===== Records for the exercise

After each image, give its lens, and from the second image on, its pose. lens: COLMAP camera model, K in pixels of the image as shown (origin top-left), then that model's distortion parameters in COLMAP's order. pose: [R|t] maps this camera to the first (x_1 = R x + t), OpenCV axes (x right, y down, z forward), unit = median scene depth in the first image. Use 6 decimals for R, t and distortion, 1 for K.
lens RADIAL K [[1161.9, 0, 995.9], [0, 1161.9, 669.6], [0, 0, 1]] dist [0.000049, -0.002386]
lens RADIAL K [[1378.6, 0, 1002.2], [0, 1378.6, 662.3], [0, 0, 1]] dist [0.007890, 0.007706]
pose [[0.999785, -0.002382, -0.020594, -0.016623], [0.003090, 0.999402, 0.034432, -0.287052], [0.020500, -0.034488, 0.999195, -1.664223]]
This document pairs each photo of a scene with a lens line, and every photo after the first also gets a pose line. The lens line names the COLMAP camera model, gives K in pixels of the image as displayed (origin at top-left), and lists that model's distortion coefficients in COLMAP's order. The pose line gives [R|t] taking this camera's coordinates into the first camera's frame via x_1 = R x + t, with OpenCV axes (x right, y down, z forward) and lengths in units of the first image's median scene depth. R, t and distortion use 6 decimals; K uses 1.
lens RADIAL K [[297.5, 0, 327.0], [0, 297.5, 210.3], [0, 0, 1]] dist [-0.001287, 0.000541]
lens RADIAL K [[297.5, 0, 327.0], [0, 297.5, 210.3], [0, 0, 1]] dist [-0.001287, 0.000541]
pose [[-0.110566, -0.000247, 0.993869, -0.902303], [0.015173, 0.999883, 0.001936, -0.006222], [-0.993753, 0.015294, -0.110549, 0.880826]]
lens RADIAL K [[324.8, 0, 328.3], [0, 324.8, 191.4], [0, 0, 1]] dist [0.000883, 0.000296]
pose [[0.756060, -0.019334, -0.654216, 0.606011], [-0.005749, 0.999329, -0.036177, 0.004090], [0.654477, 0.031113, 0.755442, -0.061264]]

==========

- Work required
Please reproduce each of the rows above line for line, without changing a single character.

- Exercise response
After each image, give its lens, and from the second image on, its pose. lens: COLMAP camera model, K in pixels of the image as shown (origin top-left), then that model's distortion parameters in COLMAP's order. pose: [R|t] maps this camera to the first (x_1 = R x + t), OpenCV axes (x right, y down, z forward), unit = median scene depth in the first image. Use 6 decimals for R, t and distortion, 1 for K.
lens RADIAL K [[1161.9, 0, 995.9], [0, 1161.9, 669.6], [0, 0, 1]] dist [0.000049, -0.002386]
lens RADIAL K [[1378.6, 0, 1002.2], [0, 1378.6, 662.3], [0, 0, 1]] dist [0.007890, 0.007706]
pose [[0.999785, -0.002382, -0.020594, -0.016623], [0.003090, 0.999402, 0.034432, -0.287052], [0.020500, -0.034488, 0.999195, -1.664223]]
This document pairs each photo of a scene with a lens line, and every photo after the first also gets a pose line. The lens line names the COLMAP camera model, gives K in pixels of the image as displayed (origin at top-left), and lists that model's distortion coefficients in COLMAP's order. The pose line gives [R|t] taking this camera's coordinates into the first camera's frame via x_1 = R x + t, with OpenCV axes (x right, y down, z forward) and lengths in units of the first image's median scene depth. R, t and distortion use 6 decimals; K uses 1.
lens RADIAL K [[297.5, 0, 327.0], [0, 297.5, 210.3], [0, 0, 1]] dist [-0.001287, 0.000541]
lens RADIAL K [[297.5, 0, 327.0], [0, 297.5, 210.3], [0, 0, 1]] dist [-0.001287, 0.000541]
pose [[-0.110566, -0.000247, 0.993869, -0.902303], [0.015173, 0.999883, 0.001936, -0.006222], [-0.993753, 0.015294, -0.110549, 0.880826]]
lens RADIAL K [[324.8, 0, 328.3], [0, 324.8, 191.4], [0, 0, 1]] dist [0.000883, 0.000296]
pose [[0.756060, -0.019334, -0.654216, 0.606011], [-0.005749, 0.999329, -0.036177, 0.004090], [0.654477, 0.031113, 0.755442, -0.061264]]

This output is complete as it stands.